One of the mysteries of the English language finally explained.
A monetary unit of Tajikistan, equal to one hundredth of a somoni.
- ‘At last provisions became exceedingly scarce in the camp, and the price even of an ass's head was raised to five hundred dirams.’
- ‘I intend to save about 10,000 dirams monthly for 3 years and head back to India.’
- ‘Notes are in denominations of TJS100, 50, 20, 10, 5 and 1, and 50, 20, 5 and 1 diram.’
- ‘35-year old Abduholok works in a collective farm as a seasonal labourer, where he can earn 1 diram per kilogramme of cotton collected.’
- ‘You do get a fridge, and a safe is available for an extra 20 dirams a day.’
- ‘He said, ‘The pay is better than a headache, but it is a heavy and perilous task; when my life has been spent in this venture, what use will your dirams be then?’’

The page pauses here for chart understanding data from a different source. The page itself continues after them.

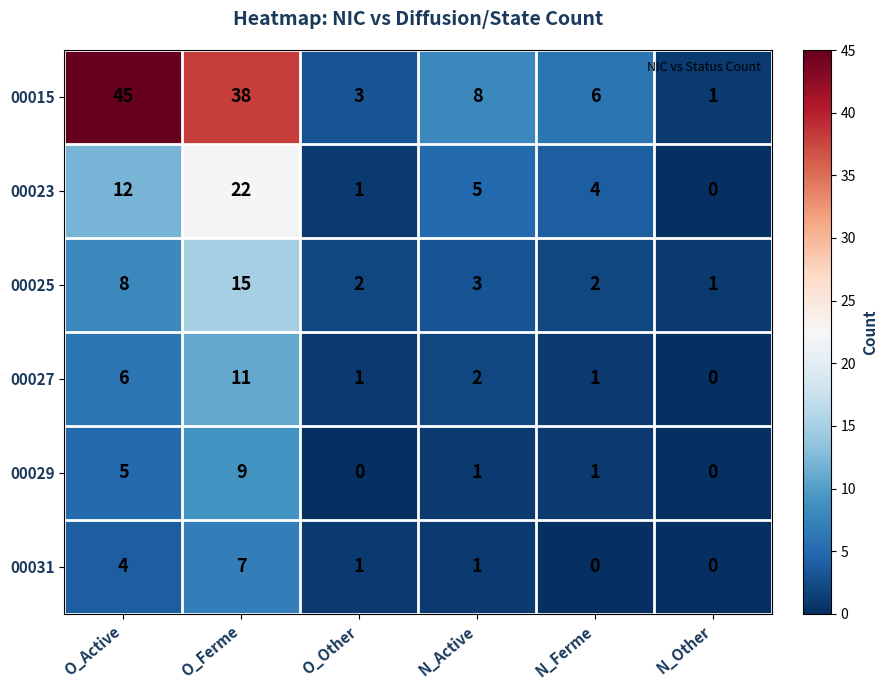

Is it true that 00031 equals 0 at O_Other?

False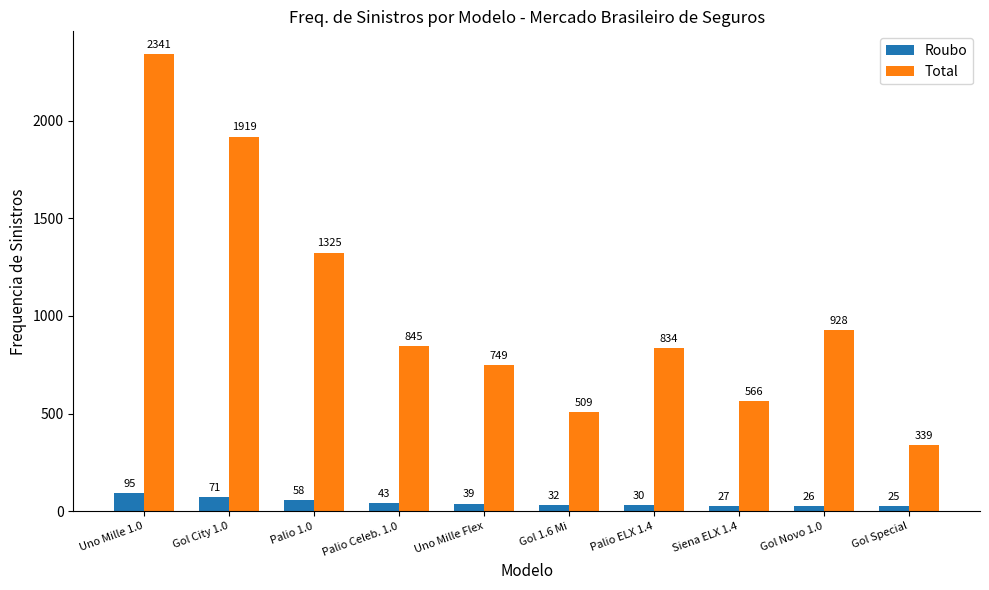

What is the minimum value for Total?

339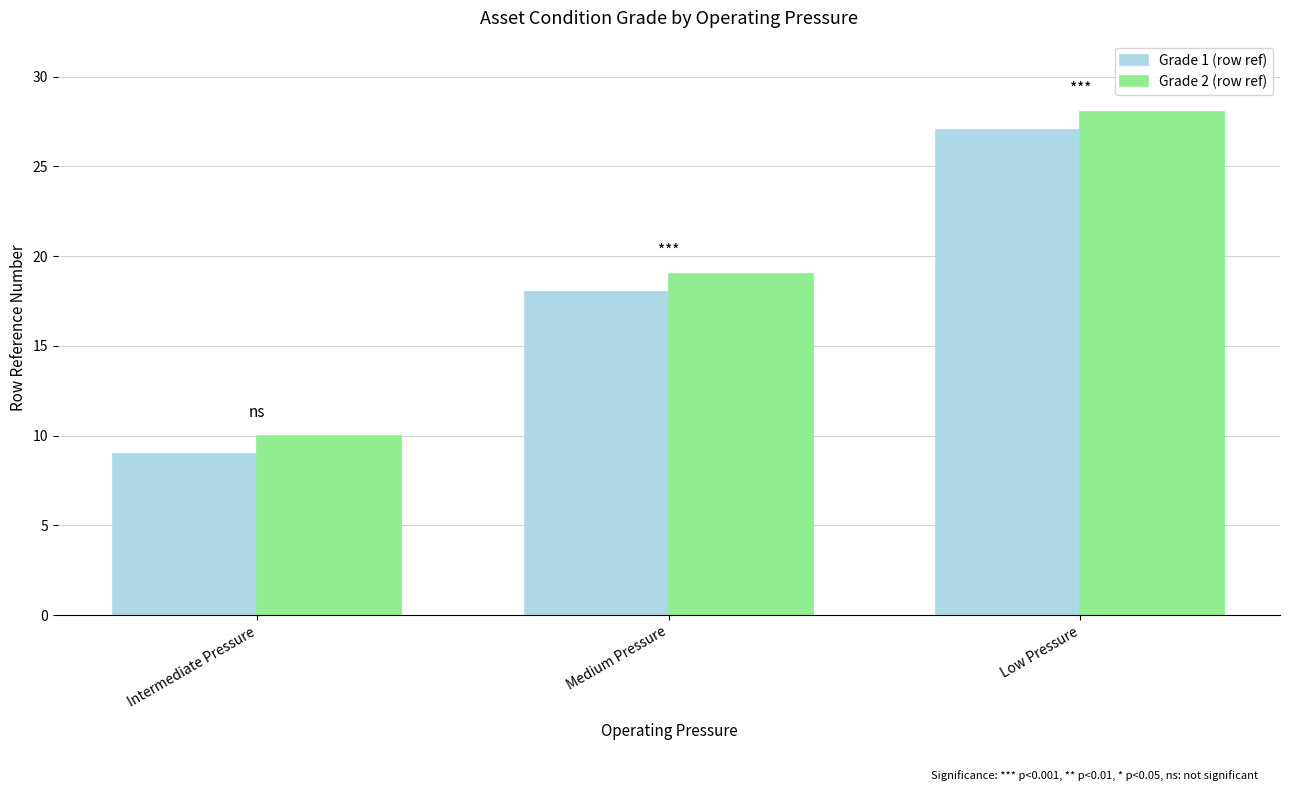

What is the total value across all series at Medium Pressure?

37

- ‘Last year I sold potatoes wholesale at 30 dirams [10 cents a kilogram] and at 60 dirams at the market, but prices have now doubled,’ he told IWPR.’
- ‘Their first fund-raising activity will be to sell coffee daily in the ILC for 20 dirams per cup.’
- ‘The most popular and widely used transport within the cities are buses, trolleybuses and minibuses, which will cost you 30 dirams for trolleybus and 40 dirams for bus and minibus.’
- ‘Zakoura shifted its focus to targeting the destitute with loans of 1000 diram.’
- ‘There is an additional 400 dirams to be paid on arrival which will cover food costs.’
- ‘After you get on, pay the fare (20 dirams at the time of writing) to the driver or conductor, who usually sits in the front or by the door.’